I might eventually. Right now I think what’s happening is, somebody at Microsoft, in their infinite wisdom, decided “soundblaster is all PCI-e to PCI converted stuff, so let’s install a driver for that bridge for anything with a soundblaster device ID”, and/or the soundblaster install pings a server that doesn’t exist anymore. My card is not converted to an older bus… from what I’ve gathered.
I think it may be the drivers. I remember getting one of these (or close to it, don’t really remember since it was…2010sh). Although I was ensured that the card was functional, I never got it to run even on XP (or was it win7 already).
Only thing I would recommend here is to get Creative’s AE-5 (or higher). I never regretted buying it.
Looks like another quality Creative driver release - the core driver components are all dated 2012, which was 3 years before Win10 came out. Likely the “Windows 10 compatibility” testing was just someone seeing if the driver installed once on a RTM Win10 box and that was it.

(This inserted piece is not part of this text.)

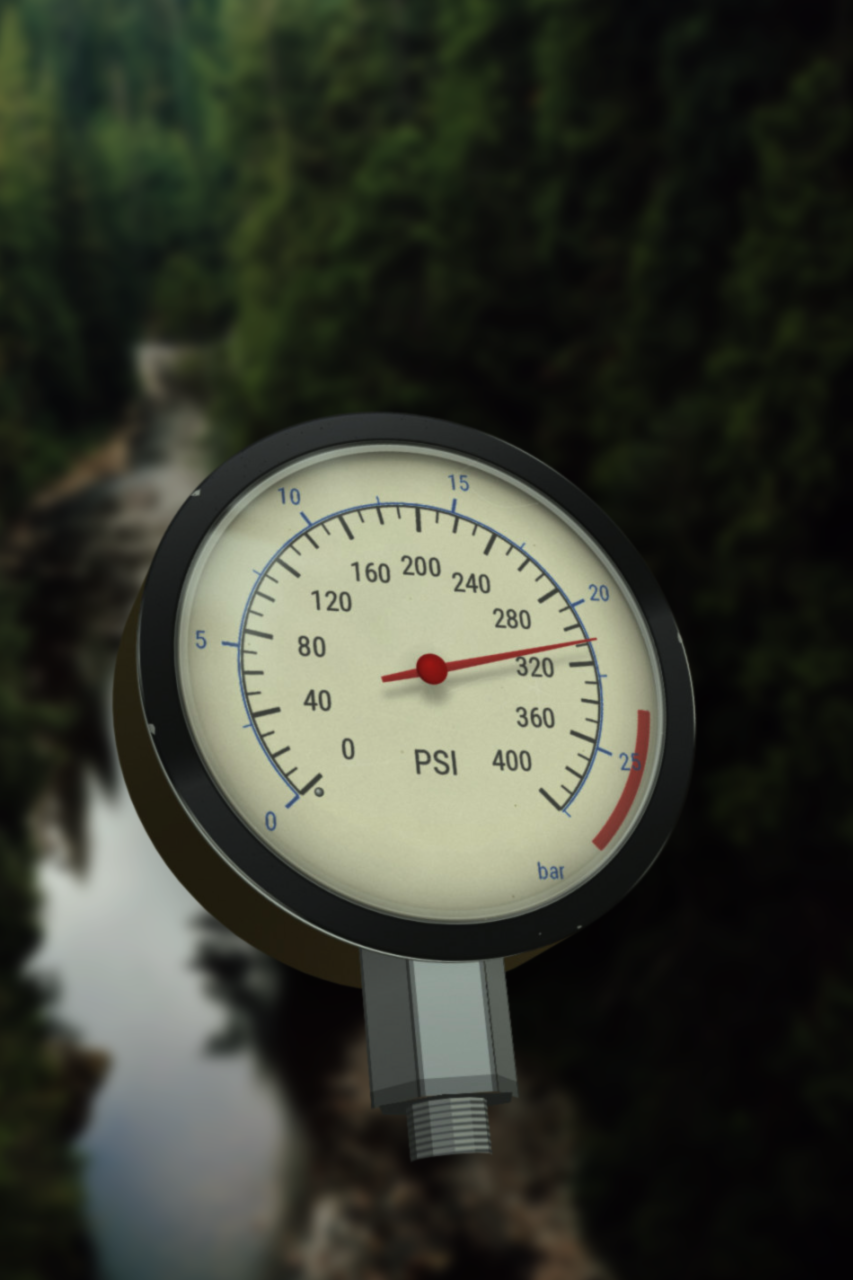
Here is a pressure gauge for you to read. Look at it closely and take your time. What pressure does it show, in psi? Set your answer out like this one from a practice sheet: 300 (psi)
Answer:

You can try extracting the driver file to a folder (7zip exploded the .exe archive quite happily for me) and install manually via the inf file in \Drivers\Driver , but I wouldn’t hold out an awful lot of hope tbh.
There’s an unofficial driver that makes these work on Windows 10, I can’t remember what it’s called but I used to use it. It’s mostly Windows’ fault for ditching direct sound.